Parameter Description Recommendation
n_epochs Controls the number of epochs to train the model for. An epoch refers to one full cycle through the training dataset. • Start from 2-4
• Small datasets may need more epochs and large datasets may need fewer epochs.
• If you see low training accuracy (under-fitting), try increasing n_epochs. If you see high training accuracy but low validation accuracy (over-fitting), try lowering n_epochs.
batch_size Controls the batch size, which is the number of examples used in a single training pass. • Recommendation is set the batch size in the range of 0.01% to 4% of training set size.
• In general, larger batch sizes tend to work better for larger datasets.
learning_rate_multiplier Controls learning rate at which the model weights are updated. The fine-tuning learning rate is the original learning rate used for pre-training, multiplied by this value. • Recommendation is experiment with values in the range 0.02 to 0.2 to see what produces the best results.
• Larger learning rates often perform better with larger batch sizes.
• learning_rate_multiplier has minor effect compared to n_epochs and batch_size.
prompt_loss_weight Controls how much the model learns from prompt tokens vs completion tokens. • If prompts are long (relative to completions), try reducing this weight (default is 0.1) to avoid over-prioritizing learning the prompt.
• prompt_loss_weight has minor effect compared to n_epochs and batch_size.

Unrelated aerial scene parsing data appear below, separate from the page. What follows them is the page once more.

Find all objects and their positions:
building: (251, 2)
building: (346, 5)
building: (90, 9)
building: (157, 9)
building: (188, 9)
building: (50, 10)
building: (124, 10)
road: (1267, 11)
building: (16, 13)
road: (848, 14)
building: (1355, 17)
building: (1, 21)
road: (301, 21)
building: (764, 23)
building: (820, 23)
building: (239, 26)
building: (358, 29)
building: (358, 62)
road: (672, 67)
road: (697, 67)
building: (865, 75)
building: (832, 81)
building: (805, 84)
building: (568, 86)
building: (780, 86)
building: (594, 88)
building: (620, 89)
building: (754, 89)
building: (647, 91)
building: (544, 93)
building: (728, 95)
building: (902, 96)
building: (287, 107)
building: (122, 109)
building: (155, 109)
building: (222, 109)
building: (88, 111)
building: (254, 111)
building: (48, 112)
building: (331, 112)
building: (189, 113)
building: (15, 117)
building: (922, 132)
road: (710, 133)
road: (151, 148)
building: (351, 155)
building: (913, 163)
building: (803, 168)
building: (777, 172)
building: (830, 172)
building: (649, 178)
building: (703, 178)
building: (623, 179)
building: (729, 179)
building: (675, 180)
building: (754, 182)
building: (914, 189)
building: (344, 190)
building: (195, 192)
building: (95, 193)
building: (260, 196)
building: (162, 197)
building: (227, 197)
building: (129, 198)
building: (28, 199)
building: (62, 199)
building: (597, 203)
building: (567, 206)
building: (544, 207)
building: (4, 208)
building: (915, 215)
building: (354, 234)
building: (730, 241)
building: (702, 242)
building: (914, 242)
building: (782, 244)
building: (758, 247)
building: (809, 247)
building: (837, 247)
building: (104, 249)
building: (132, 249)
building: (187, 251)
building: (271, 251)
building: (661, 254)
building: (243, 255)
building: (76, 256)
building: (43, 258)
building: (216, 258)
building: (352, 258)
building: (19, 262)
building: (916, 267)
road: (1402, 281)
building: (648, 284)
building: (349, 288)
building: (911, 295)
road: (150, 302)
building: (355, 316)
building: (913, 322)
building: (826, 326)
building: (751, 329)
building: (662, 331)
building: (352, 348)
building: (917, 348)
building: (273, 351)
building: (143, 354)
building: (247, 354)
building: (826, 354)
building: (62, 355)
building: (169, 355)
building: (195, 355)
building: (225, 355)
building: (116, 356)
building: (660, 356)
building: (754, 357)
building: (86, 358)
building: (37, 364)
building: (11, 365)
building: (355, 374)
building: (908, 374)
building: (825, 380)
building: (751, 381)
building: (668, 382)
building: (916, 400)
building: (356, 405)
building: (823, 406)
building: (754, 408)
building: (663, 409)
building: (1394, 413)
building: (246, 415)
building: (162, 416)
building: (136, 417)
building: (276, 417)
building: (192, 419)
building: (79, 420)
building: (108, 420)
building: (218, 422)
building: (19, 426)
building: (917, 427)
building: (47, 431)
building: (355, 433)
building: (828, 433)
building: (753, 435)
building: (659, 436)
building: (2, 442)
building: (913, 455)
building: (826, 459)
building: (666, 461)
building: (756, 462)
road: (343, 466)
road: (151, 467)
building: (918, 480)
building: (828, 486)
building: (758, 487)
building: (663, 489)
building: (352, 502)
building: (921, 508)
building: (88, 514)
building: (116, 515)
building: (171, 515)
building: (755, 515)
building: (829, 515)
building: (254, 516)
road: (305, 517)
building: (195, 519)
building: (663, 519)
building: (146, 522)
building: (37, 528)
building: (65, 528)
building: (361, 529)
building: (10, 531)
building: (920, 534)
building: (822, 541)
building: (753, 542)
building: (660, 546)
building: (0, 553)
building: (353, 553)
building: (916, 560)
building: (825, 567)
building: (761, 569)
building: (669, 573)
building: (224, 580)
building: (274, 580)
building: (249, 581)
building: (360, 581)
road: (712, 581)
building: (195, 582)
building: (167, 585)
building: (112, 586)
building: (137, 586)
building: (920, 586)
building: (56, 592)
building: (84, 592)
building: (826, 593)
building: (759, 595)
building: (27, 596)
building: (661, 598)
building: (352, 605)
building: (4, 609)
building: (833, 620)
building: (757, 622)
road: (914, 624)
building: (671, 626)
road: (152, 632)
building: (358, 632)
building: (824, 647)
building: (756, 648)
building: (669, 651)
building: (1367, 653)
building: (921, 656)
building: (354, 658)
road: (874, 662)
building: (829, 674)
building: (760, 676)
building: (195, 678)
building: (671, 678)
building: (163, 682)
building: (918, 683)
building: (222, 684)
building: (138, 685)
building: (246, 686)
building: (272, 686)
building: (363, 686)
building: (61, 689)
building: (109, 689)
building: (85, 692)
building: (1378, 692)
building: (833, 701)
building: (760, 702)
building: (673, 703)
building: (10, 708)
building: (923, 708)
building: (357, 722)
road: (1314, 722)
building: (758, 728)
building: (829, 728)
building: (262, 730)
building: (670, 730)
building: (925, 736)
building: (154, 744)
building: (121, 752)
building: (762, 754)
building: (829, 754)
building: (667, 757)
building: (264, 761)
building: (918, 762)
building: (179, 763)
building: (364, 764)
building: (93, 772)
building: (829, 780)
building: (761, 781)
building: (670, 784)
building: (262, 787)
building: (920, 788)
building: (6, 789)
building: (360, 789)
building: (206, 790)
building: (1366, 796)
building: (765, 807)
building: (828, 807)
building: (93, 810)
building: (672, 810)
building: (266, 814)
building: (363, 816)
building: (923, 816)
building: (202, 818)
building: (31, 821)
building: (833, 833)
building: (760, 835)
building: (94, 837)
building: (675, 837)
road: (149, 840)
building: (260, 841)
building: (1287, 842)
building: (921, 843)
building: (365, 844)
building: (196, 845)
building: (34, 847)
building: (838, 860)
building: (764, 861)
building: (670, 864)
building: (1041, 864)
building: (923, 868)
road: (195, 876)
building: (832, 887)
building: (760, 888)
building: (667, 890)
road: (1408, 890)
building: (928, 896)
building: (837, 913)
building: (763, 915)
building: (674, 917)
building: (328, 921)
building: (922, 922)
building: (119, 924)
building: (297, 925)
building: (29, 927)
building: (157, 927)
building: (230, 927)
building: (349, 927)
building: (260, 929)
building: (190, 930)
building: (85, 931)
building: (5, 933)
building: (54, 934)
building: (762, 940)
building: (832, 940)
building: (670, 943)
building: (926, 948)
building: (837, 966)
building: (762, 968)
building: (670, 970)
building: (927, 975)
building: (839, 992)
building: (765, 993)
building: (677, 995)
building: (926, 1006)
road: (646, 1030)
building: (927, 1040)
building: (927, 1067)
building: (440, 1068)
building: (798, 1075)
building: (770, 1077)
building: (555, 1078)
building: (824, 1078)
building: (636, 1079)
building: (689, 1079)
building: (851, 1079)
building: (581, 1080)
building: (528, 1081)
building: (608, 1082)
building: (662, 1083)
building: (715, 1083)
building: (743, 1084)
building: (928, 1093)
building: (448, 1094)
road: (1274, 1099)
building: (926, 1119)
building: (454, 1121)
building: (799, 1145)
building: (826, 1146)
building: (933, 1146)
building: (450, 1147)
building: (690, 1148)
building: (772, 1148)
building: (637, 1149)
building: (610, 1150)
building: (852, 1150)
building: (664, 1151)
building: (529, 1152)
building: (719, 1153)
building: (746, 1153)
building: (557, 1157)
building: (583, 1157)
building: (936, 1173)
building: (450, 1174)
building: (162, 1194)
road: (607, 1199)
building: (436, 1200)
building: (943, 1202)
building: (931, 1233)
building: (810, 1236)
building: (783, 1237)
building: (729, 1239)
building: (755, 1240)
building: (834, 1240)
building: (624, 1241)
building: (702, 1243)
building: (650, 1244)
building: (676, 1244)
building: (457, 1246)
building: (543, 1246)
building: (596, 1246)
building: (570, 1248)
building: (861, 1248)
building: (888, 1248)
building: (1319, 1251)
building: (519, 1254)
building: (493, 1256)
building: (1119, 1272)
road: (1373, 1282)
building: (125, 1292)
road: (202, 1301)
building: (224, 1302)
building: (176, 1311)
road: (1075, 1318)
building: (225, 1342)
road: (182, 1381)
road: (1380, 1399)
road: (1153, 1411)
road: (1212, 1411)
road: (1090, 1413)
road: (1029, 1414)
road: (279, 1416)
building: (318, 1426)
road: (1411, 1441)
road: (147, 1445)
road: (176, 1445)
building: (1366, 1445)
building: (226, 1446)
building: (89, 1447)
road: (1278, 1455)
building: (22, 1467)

Challenges and limitations of fine-tuning

Fine-tuning large language models scan be a powerful technique to adapt them to specific domains and tasks. However, fine-tuning also comes with some challenges and disadvantages that need to be considered before applying it to a real-world problem. Below are a few of these challenges and disadvantages.

  • Fine-tuning requires high-quality, sufficiently large, and representative training data matching the target domain and task. Quality data is relevant, accurate, consistent, and diverse enough to cover the possible scenarios and variations the model will encounter in the real world. Poor-quality or unrepresentative data leads to over-fitting, under-fitting, or bias in the fine-tuned model, which harms its generalization and robustness.
  • Fine-tuning large language models means extra costs associated with training and hosting the custom model.
  • Formatting input/output pairs used to fine-tune a large language model can be crucial to its performance and usability.
  • Fine-tuning may need to be repeated whenever the data is updated, or when an updated base model is released. This involves monitoring and updating regularly.
  • Fine-tuning is a repetitive task (trial and error) so, the hyperparameters need to be carefully set. Fine-tuning requires much experimentation and testing to find the best combination of hyperparameters and settings to achieve desired performance and quality.